English: Heading of an ILP letter

The material on centrist Marxism was removed from the Wikipedia article on Centrism, so I have created a new article on the former. It is very much a work in progress, so anyone reading this who is a Wikipedia editor, please work on it. It started like this:

Centrism has a specific meaning within the Marxist movement, referring to a position between a revolutionary and reformist position. For instance, the Independent Labour Party (ILP) was seen as centrist because they oscillated between advocating reaching a socialist economy through reforms and advocating revolution. The members of the so-called Two-and-a-half and Three-and-a-half Internationals, who could not choose between the reformism of the social democrat Second International and the revolutionary politics of the Communist Third International, are exemplary of centrism in this sense; instances are the Spanish Workers’ Party of Marxist Unification (POUM), ILP and Poale Zion.

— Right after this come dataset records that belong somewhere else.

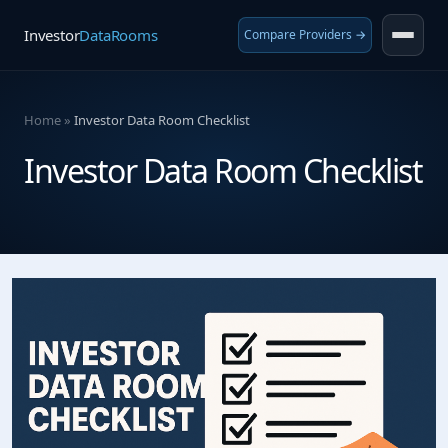
Investor
DataRooms
Compare Providers →
Home
»
Investor Data Room Checklist
Investor Data Room Checklist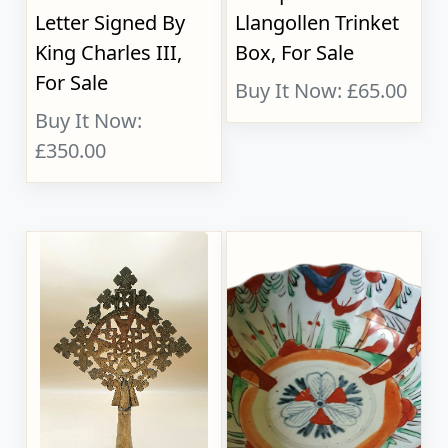
Letter Signed By
Llangollen Trinket
King Charles III,
Box, For Sale
For Sale
Buy It Now: £65.00
Buy It Now:
£350.00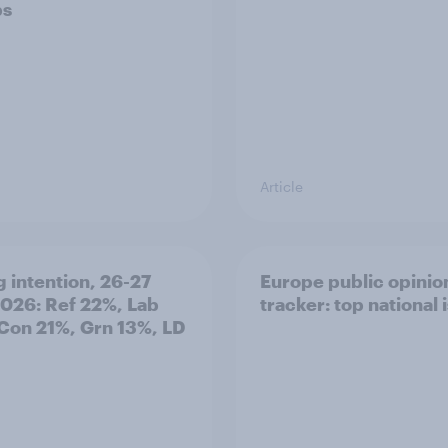
ps
Article
g intention, 26-27
Europe public opinio
2026: Ref 22%, Lab
tracker: top national 
Con 21%, Grn 13%, LD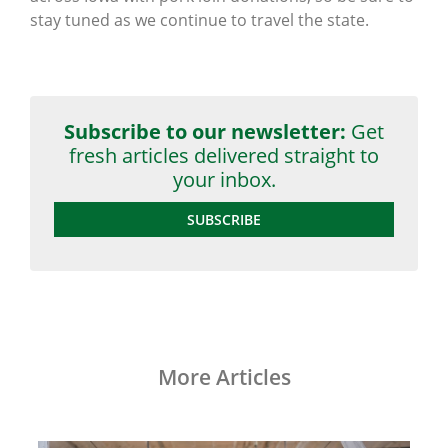
stay tuned as we continue to travel the state.
Subscribe to our newsletter:
Get
fresh articles delivered straight to
your inbox.
SUBSCRIBE
More Articles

Revolutionary Marxists often describe centrism in this sense as opportunistic, since it argues for a revolution at some point in the future but urges reformist practices in the mean time; Libertarian socialists and anarchists view any reformism as political opportunism because they view reformism as incapable of effecting structural changes to social organization.[1]

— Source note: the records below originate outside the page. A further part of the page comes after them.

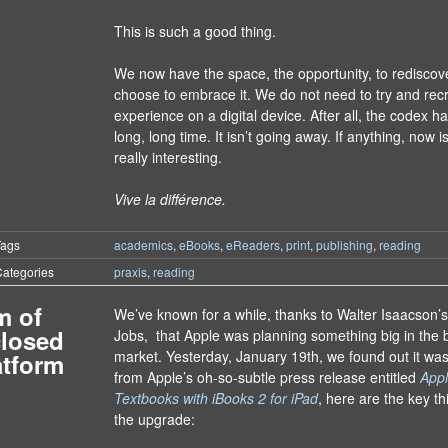
This is such a good thing.
We now have the space, the opportunity, to rediscov
choose to embrace it. We do not need to try and rec
experience on a digital device. After all, the codex h
long, long time. It isn’t going away. If anything, now 
really interesting.
Vive la différence.
Tags
academics
,
eBooks
,
eReaders
,
print
,
publishing
,
reading
ategories
praxis
,
reading
m of
We’ve known for a while, thanks to Walter Isaacson’
closed
Jobs, that Apple was planning something big in the 
market. Yesterday, January 19th, we found out it wa
atform
from Apple’s oh-so-subtle press release entitled
Appl
Textbooks with iBooks 2 for iPad
, here are the key th
the upgrade: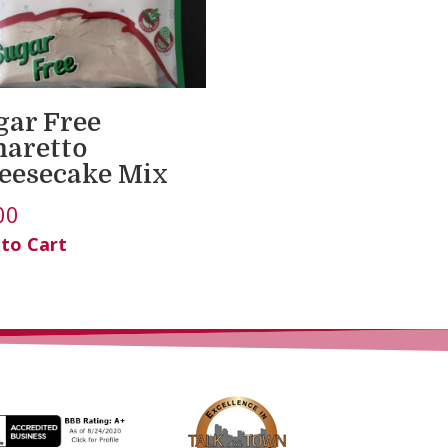
gar Free
aretto
eesecake Mix
00
 to Cart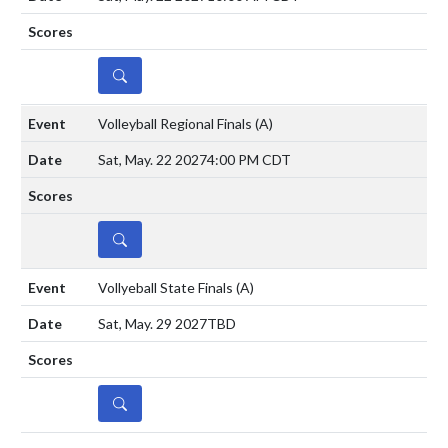
DETAILS
Volleyball Regional Finals
(A)
Sat, May. 22 2027
4:00 PM CDT
DETAILS
Vollyeball State Finals
(A)
Sat, May. 29 2027
TBD
DETAILS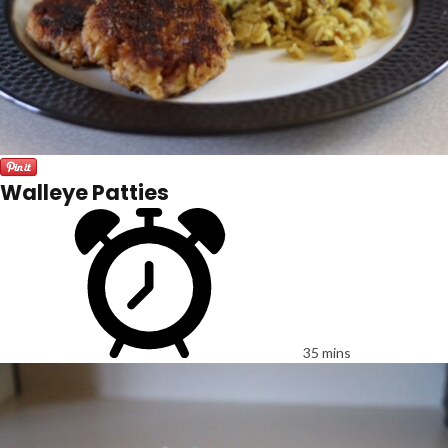
Walleye Patties
35 mins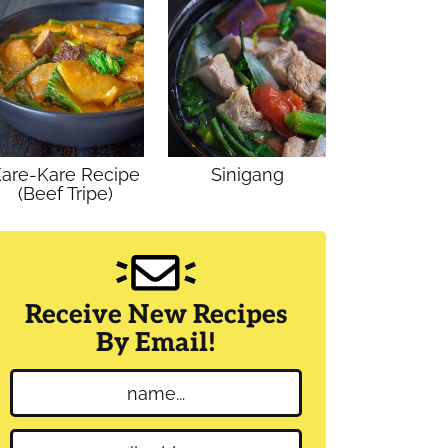
are-Kare Recipe
Sinigang
(Beef Tripe)
Receive New Recipes
By Email!
N
a
m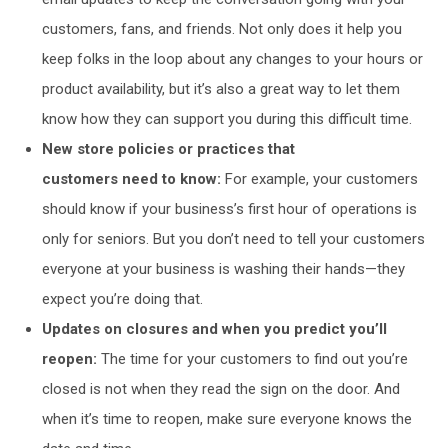
customers, fans, and friends. Not only does it help you
keep folks in the loop about any changes to your hours or
product availability, but it’s also a great way to let them
know how they can support you during this difficult time.
New store policies or practices that
customers
need
to know:
For example, your customers
should know if your business’s first hour of operations is
only for seniors. But you don’t need to tell your customers
everyone at your business is washing their hands—they
expect you’re doing that.
Updates on closures and when you predict you’ll
reopen:
The time for your customers to find out you’re
closed is not when they read the sign on the door. And
when it’s time to reopen, make sure everyone knows the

The term “Centrism” also denotes positions held by some of the Bolsheviks during the 1920s. In this context, “Centrism” refers to a position between the Right Opposition (which supported the New Economic Policy and friendly relations with capitalist countries) and the Left Opposition (which supported an immediate transition to a socialist economy and world revolution). By the end of the 1920s, the two opposing factions had been defeated by Joseph Stalin who eventually gained enough support from members of the factions through the application of various ideas formed by the factions’ various leaders. (i.e. Leon TrotskyNikolai Bukharin, etc.)